-- INSTRUCTIONS FOR THE TASK --
Entries below include pictures. Output exactly the lines from the one with "left elbow: (178, 357)" down to the one with "right back paw: (588, 432)", both ends included, and leave the pictures out.

RECORDS FOR THE TASK START

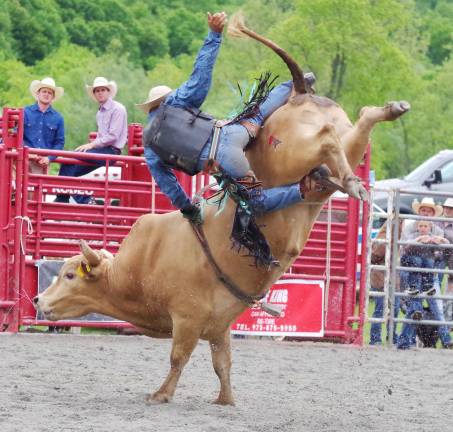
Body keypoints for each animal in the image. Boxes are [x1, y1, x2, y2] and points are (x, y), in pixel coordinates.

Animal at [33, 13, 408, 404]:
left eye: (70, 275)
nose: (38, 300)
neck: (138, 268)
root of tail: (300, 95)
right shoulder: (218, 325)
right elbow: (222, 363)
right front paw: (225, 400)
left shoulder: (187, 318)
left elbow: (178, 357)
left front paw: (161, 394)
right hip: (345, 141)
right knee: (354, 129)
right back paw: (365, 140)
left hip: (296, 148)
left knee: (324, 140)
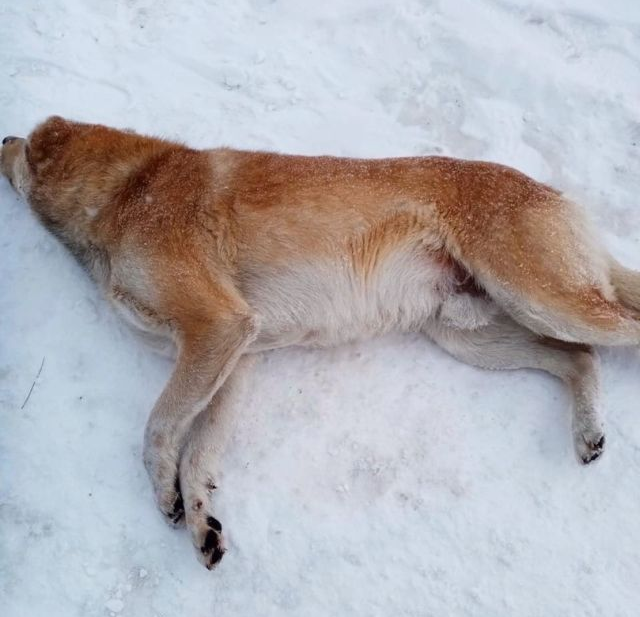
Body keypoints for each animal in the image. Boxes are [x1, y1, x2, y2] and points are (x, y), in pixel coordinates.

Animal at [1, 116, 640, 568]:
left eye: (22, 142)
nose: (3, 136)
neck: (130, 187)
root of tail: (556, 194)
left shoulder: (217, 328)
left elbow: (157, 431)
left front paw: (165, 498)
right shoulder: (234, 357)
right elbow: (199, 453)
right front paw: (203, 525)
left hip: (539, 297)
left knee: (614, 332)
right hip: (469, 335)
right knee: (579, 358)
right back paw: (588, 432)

RECORDS FOR THE TASK END
RECORDS FOR THE TASK START

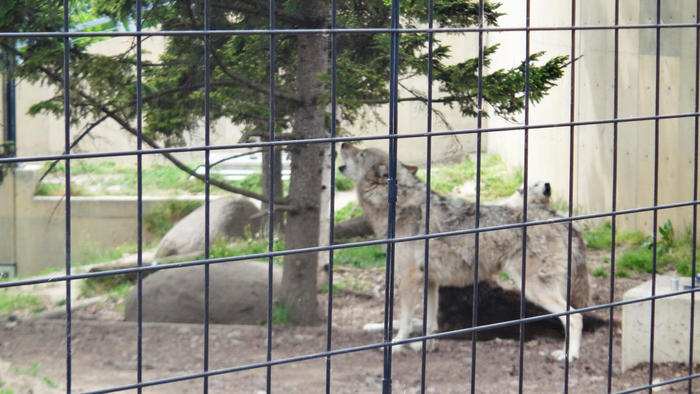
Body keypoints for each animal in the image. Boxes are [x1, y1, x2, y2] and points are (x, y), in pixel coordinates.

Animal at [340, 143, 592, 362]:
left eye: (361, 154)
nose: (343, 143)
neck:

RECORDS FOR THE TASK END

-- EXERCISE RESULT --
left elbow: (178, 357)
left front paw: (161, 394)
right hip: (345, 141)
right knee: (354, 129)
right back paw: (365, 140)
left hip: (296, 148)
left knee: (324, 140)
Body keypoints for each animal in the image. Boxes are [x1, y1, x2, y2] and points are (x, y), in pixel coordinates.

Animal at [1, 116, 640, 568]:
left eye: (22, 142)
nose: (3, 136)
neck: (130, 187)
root of tail: (556, 194)
left shoulder: (217, 328)
left elbow: (157, 431)
left front paw: (165, 498)
right shoulder: (234, 357)
right elbow: (199, 453)
right front paw: (203, 525)
left hip: (539, 297)
left knee: (614, 332)
right hip: (469, 335)
right knee: (579, 358)
right back paw: (588, 432)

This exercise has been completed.